Blanchard est toutefois réaliste: il a beau avoir été invité au camp de l'équipe de la Ligue nationale, c'est dans la Ligue américaine qu'il va se retrouver... s'il réussit bien sûr à convaincre les gens du Canadien. Et il vit bien avec cette réalité.

«Ça fait huit ans que je joue dans la Ligue américaine et je n'ai pas honte de ça. La LAH, c'est du gros hockey, c'est du gros calibre, c'est la deuxième meilleure ligue de hockey au monde. Et tu peux gagner ta vie convenablement en jouant dans la LAH. La Ligue nationale, j'y ai goûté et c'est extraordinaire. Mais le simple fait de jouer dans la LAH est un privilège.»

Un grand frère

Ironiquement, Blanchard va jouer dans la même ville que la saison dernière, mais pas dans la même organisation, s'il impressionne suffisamment les gens du Canadien au cours des prochaines semaines. Le Tricolore, on le sait, a déménagé son club-école de la LAH de Hamilton à St. John's à la fin de la dernière campagne.
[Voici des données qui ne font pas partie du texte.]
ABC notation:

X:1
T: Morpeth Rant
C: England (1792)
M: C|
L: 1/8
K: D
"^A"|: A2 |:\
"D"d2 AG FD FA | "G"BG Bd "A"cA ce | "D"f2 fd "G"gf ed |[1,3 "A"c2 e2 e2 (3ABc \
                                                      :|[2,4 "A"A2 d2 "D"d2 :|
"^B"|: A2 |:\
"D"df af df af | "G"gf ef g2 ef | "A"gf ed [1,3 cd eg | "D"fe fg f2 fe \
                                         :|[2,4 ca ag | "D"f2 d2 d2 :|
«Il vente et il ne fait pas chaud à St. John's (Terre-Neuve) pendant l'hiver, mais c'est une excellente ville de hockey, a-t-il mentionné. La saison dernière, les IceCaps jouaient régulièrement leurs matchs à guichets fermés. Ma fille est née à St. John's au printemps et j'ai un attachement pour cette ville...»

La saison dernière comme au cours de ses autres campagnes passées dans la LAH, Blanchard a toujours amassé autour d'une centaine de minutes de pénalités. Pour être efficace, il doit se servir de son physique. C'est ce qu'on appelle un joueur d'énergie.

«À mon âge et avec mon expérience, je veux être un grand frère pour mes coéquipiers. En aidant les plus jeunes à grandir, je grandis comme athlète et comme homme moi-même. Je veux que mes coéquipiers sachent que je suis là pour eux...»

Blanchard, qui fait 6'3'' et 205 livres, ne connaît pas une tonne de joueurs au camp du Canadien. Il peut toutefois se fier sur David Desharnais, avec qui il a joué avec les Saguenéens dans la LHJMQ, pour lui faire faire le tour du propriétaire.

«David est dans la Ligue nationale, mais il sait aussi ce que ça veut dire, se battre pour conserver son job. Moi, je suis un joueur de hockey de carrière et je veux jouer chez les pros le plus longtemps possible.»

L'Europe pourrait bien sûr être une option pour lui. Mais ça ne l'intéresse pas, du moins pas à court terme.

«Je veux rester en Amérique du Nord. Et depuis que je suis papa, j'ai une raison de plus de vouloir rester proche», a-t-il conclu.